Seguiu-se uma sessão solene que foi presidida por Sua Excelência o Senhor Ministro do Interior, com a presença dos Senhores Governador Civil de Aveiro, Presidente da Câmara Municipal da Feira, Conselheiro Dr. Albino Soares dos Reis, Presidente da Liga dos Bombeiros Portugueses, Inspector do Serviço de Incêndios da Zona Norte, Reverendo Vigário-Pároco da Vila, deputado pelo Círculo de Aveiro e de outras individualidades, além de uma distinguida assistência, onde se destacavam muitas senhoras.

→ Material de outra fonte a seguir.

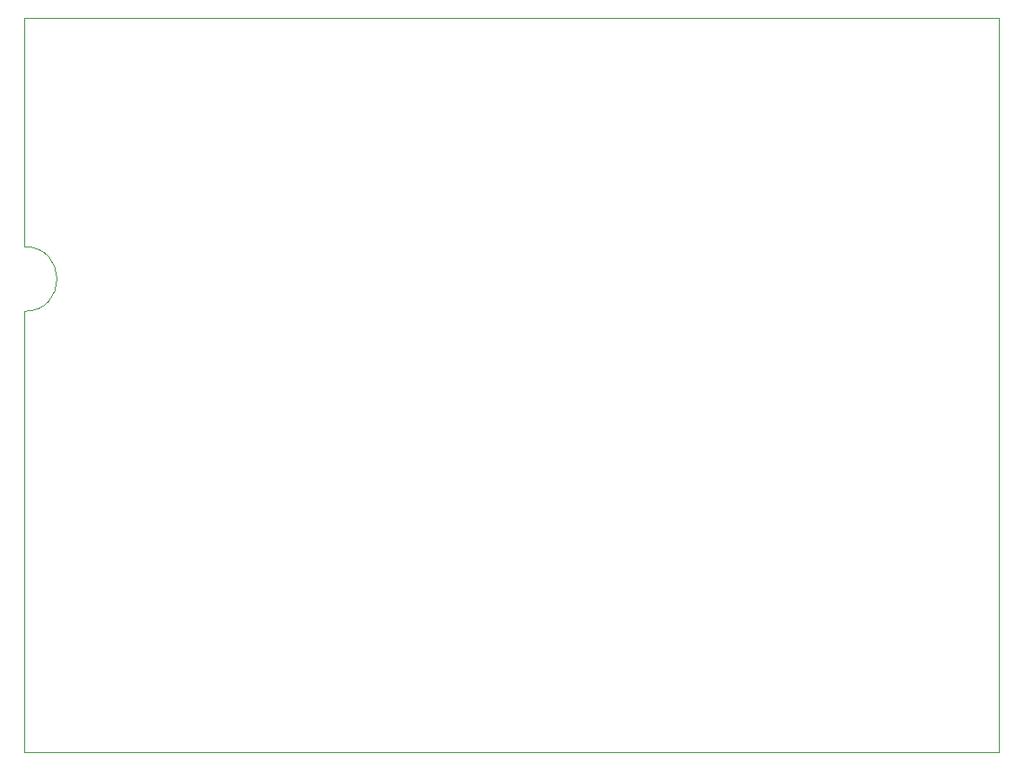
<source format=gbr>
%TF.GenerationSoftware,KiCad,Pcbnew,5.1.6-c6e7f7d~87~ubuntu18.04.1*%
%TF.CreationDate,2020-12-14T21:37:13-05:00*%
%TF.ProjectId,remote,72656d6f-7465-42e6-9b69-6361645f7063,rev?*%
%TF.SameCoordinates,Original*%
%TF.FileFunction,Profile,NP*%
%FSLAX46Y46*%
G04 Gerber Fmt 4.6, Leading zero omitted, Abs format (unit mm)*
G04 Created by KiCad (PCBNEW 5.1.6-c6e7f7d~87~ubuntu18.04.1) date 2020-12-14 21:37:13*
%MOMM*%
%LPD*%
G01*
G04 APERTURE LIST*
%TA.AperFunction,Profile*%
%ADD10C,0.050000*%
%TD*%
G04 APERTURE END LIST*
D10*
X62992000Y-84582000D02*
G75*
G02*
X62992000Y-90678000I0J-3048000D01*
G01*
X62992000Y-84582000D02*
X62992000Y-62992000D01*
X62992000Y-62992000D02*
X154940000Y-62992000D01*
X154940000Y-132334000D02*
X154940000Y-62992000D01*
X62992000Y-90678000D02*
X62992000Y-132334000D01*
X62992000Y-132334000D02*
X154940000Y-132334000D01*
M02*

</source>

Nesta festa foi também inaugurada e benzida uma viatura da Associação Humanitária dos Bombeiros Voluntários de Oliveira de Azeméis, a que foi dado o nome de D. Olinda Pereira de Carvalho, bela expressão da fraternidade que une as Associações de Bombeiros Voluntários do distrito que, naquela sessão, foi exaltada pelo senhor Governador Civil como prova da «unidade do voluntariado no distrito de Aveiro».

Na mesma sessão foram distribuídas muitas condecorações aos elementos do corpo activo, galardoado o valor e a dedicação manifestados em continuado serviço, durante longos anos.

Podemos distinguir, entre elas, as concedidas ao actual comandante − referido António Neves Ferreira Brandão, medalha dos serviços distintos de 2.ª classe da Liga dos Bombeiros Portugueses e ao subchefe, aludido Germano Marcos da Costa, medalha de prata do Mérito Municipal da Câmara Municipal da Feira.

Neste concelho existem mais duas Associações de Bombeiros Voluntários: a de Arrifana (1927) e a de Lourosa (1968).

Penso que me desculparão por não ter alcançado / 40 / a desejada síntese, tão necessária em trabalho condicionado a uma limitação de espaço.

Finalizo, como homem, como feirense e como um dos poucos sobreviventes dos associados fundadores, lembrando com saudade os que já morreram e saudando a nossa Associação e todos os que nela trabalham, desejando-lhes as melhores prosperidades e os maiores êxitos na nobre missão a que estão vinculados, com votos para que vejam satisfeitos, cada vez mais, os seus generosos anseios de solidariedade humana.